Davies: I can't concede that as a failure. Liberalisation is inevitable. The failure would be in terms of our domestic agriculture not being prepared to face that. But the failure is not per se the elimination of tariffs. So if you want to position it that adequate preparation was not made, that is one thing. Or adequate preparation was not made to prevent dumping... But there is a flip side to that. You have to be intellectually honest from the government's position in that part of the control or reduction of inflation is also related to the access to cheaper imported commodities. Food has a 56 per cent weighting in the CPI (Consumer Price Index) basket.
The reduction in unemployment levels particularly with regard to young people (represents another failure). Unemployment has plateaued at 16 per cent.
There are good explanations, but it is a failure. One explanation must be related to the educational system. Because many of these persons, it is not that they have not been exposed to schooling, but they have not been made ready for jobs. They have no marketable skills. And even now for example, one of the problems faced by the call centres is that there are jobs but they don't have people with the communication skills. It is a failure. Govern-ments are supposed to deal with problems. I am not trying to hide behind the explanation. It happened on our watch.
Q: I think there is a qualitative issue about the type of employment that has been generated which is more in the informal sector.
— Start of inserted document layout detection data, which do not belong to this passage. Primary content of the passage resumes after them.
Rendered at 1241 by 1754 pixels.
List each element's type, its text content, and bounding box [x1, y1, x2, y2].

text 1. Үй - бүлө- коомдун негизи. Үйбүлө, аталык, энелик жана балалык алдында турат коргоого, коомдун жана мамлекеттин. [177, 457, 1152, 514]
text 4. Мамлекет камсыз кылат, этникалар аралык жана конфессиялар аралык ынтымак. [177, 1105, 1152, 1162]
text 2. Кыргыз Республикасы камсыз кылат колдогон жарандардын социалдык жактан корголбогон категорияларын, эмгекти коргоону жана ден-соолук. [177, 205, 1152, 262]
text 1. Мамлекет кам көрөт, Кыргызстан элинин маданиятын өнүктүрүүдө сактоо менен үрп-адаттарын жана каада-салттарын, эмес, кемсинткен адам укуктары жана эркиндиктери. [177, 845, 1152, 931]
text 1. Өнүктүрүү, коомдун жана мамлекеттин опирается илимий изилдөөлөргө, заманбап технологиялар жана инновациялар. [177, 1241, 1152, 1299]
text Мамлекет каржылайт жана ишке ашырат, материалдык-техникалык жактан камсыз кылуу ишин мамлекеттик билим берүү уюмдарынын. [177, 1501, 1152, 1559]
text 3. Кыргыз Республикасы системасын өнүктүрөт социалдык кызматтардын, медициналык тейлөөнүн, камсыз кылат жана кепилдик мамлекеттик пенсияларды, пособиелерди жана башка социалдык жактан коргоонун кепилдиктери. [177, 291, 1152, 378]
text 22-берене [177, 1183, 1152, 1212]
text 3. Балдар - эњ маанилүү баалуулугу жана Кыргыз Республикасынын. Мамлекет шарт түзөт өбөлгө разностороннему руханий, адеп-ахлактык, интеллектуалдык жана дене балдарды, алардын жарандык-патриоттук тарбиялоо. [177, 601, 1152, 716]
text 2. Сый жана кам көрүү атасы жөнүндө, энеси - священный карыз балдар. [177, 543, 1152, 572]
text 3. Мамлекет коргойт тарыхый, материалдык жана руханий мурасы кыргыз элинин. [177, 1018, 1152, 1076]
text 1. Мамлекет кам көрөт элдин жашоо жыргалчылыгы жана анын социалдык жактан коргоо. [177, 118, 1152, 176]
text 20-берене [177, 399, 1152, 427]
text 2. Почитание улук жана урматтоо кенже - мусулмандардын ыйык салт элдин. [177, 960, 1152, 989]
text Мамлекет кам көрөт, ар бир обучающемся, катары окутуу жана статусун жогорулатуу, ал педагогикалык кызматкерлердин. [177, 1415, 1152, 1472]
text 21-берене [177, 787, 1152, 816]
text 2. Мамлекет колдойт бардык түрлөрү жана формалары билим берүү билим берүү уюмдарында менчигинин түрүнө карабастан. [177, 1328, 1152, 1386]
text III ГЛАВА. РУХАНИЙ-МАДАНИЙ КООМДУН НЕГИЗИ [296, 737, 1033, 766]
Pearnel Charles speaks of more part-time jobs being created and people now working on limited contracts.
Davies: The reality is that there has to be a change in mindset and it is worldwide. That 'good' job people have come to expect for the future is going be less and less there. The unions are going to have to face it. The man going in at 8.30 and leaving at 5 o'clock with a lunch hour and three weeks vacation: You are going to have a core of that, but increasingly, employment is going to be self-created or activities without any specific time-line. So there is nothing wrong with those activities if it is legal, and increasingly in what you call the informal sector, the issue is how then do you bring them into the mainstream. There has been a failure of all of society, including government to recognise the changing patterns.